▶ Dataset content:

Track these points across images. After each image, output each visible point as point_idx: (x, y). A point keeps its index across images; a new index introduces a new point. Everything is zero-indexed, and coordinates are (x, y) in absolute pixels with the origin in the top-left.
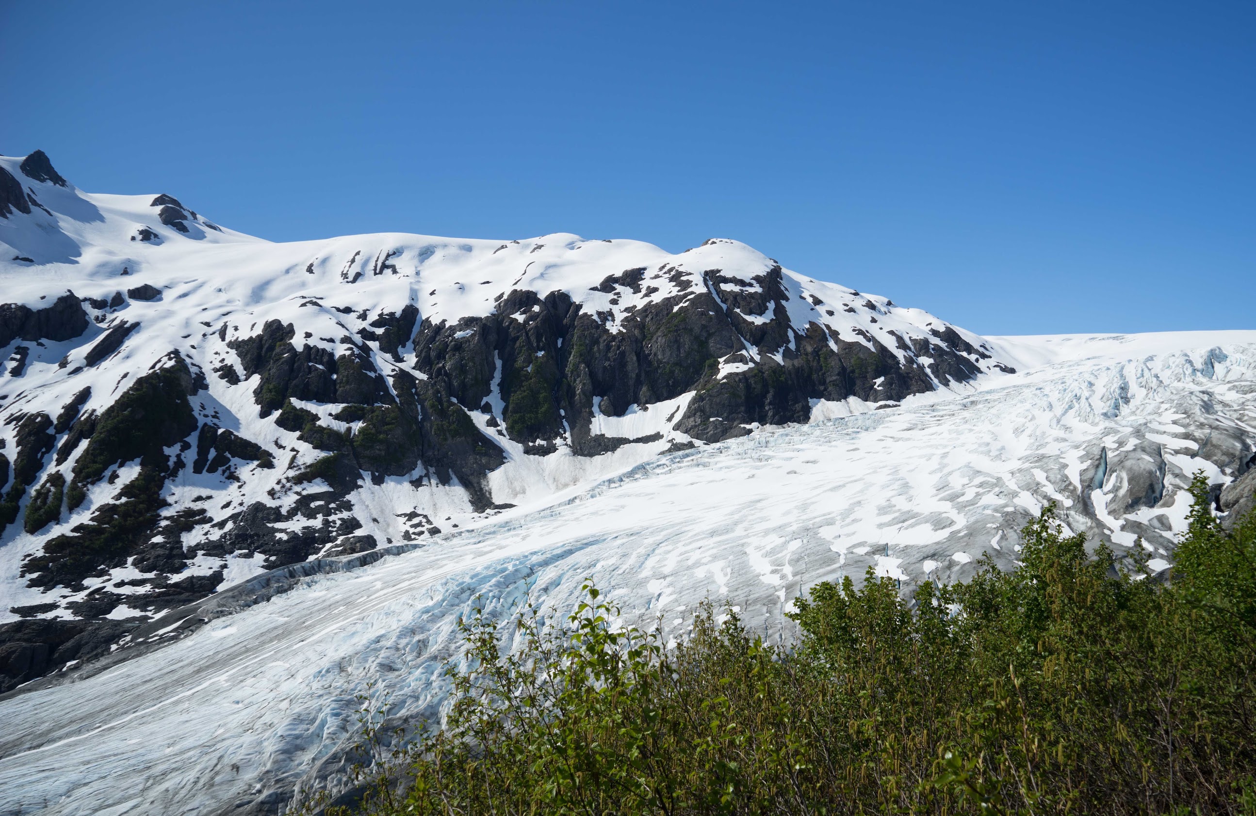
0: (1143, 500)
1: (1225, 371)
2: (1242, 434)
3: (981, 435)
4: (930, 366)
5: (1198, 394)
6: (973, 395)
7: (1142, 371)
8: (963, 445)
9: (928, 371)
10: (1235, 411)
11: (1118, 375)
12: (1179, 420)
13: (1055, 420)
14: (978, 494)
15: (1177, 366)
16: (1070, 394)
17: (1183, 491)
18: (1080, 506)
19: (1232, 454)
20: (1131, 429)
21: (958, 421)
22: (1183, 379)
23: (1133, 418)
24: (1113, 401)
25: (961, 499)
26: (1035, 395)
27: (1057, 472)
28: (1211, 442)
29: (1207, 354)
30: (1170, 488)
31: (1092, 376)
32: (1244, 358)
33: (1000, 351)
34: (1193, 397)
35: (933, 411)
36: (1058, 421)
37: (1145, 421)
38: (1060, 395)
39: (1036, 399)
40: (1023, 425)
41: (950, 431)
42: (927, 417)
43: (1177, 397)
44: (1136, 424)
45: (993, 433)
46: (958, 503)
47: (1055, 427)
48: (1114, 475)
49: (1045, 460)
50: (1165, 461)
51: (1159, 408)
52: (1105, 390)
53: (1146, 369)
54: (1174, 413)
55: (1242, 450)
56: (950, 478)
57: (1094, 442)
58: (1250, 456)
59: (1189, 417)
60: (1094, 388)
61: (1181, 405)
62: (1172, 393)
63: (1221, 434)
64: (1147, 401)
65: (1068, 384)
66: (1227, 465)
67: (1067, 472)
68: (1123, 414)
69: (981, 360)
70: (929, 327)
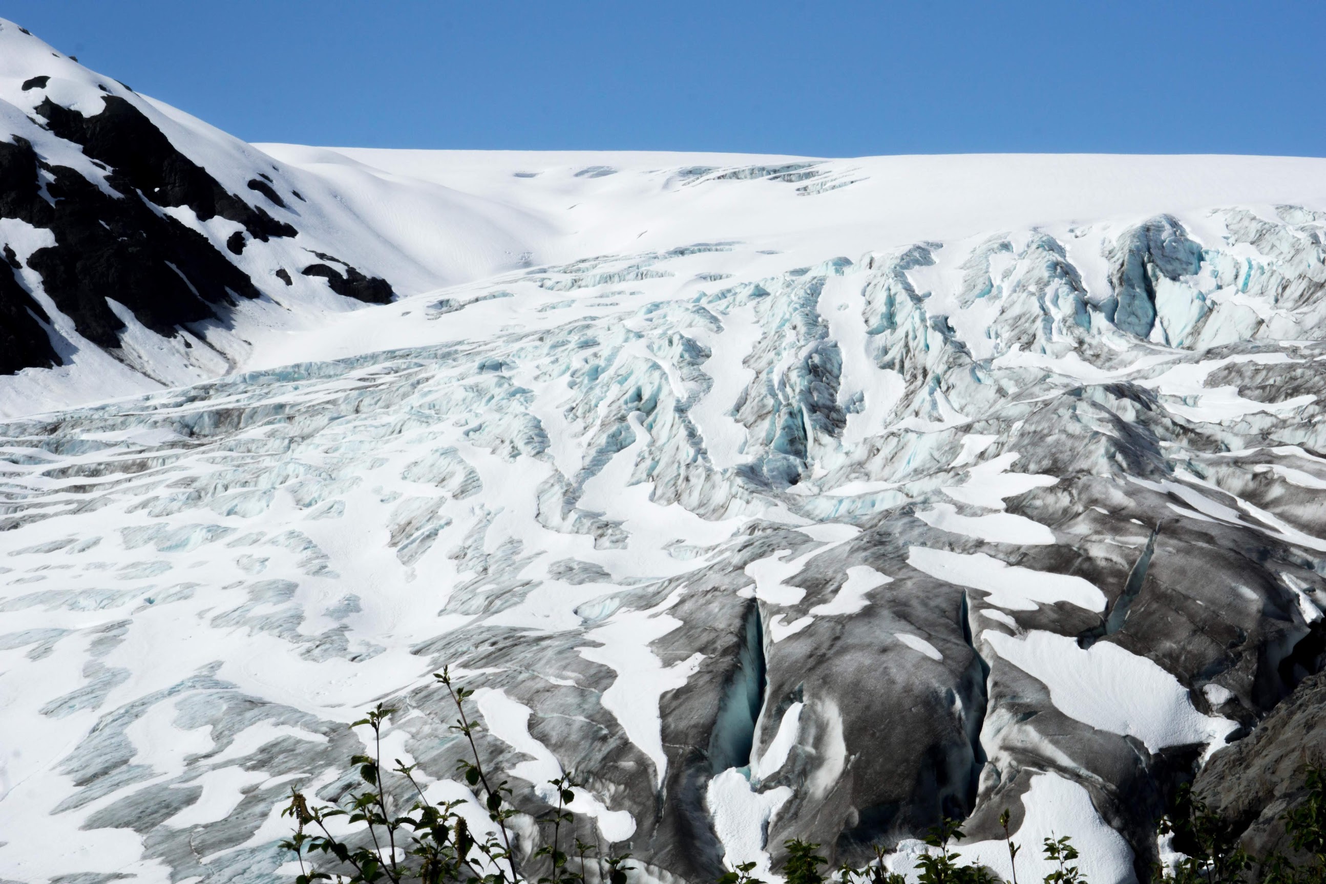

▶ Assigned task: Please output exactly the lines from the line containing "61: (1181, 405)" through the last line of the records above, both included, and leave out any pictures.

▶ Task response:
61: (1181, 405)
62: (1172, 393)
63: (1221, 434)
64: (1147, 401)
65: (1068, 384)
66: (1227, 465)
67: (1067, 472)
68: (1123, 414)
69: (981, 360)
70: (929, 327)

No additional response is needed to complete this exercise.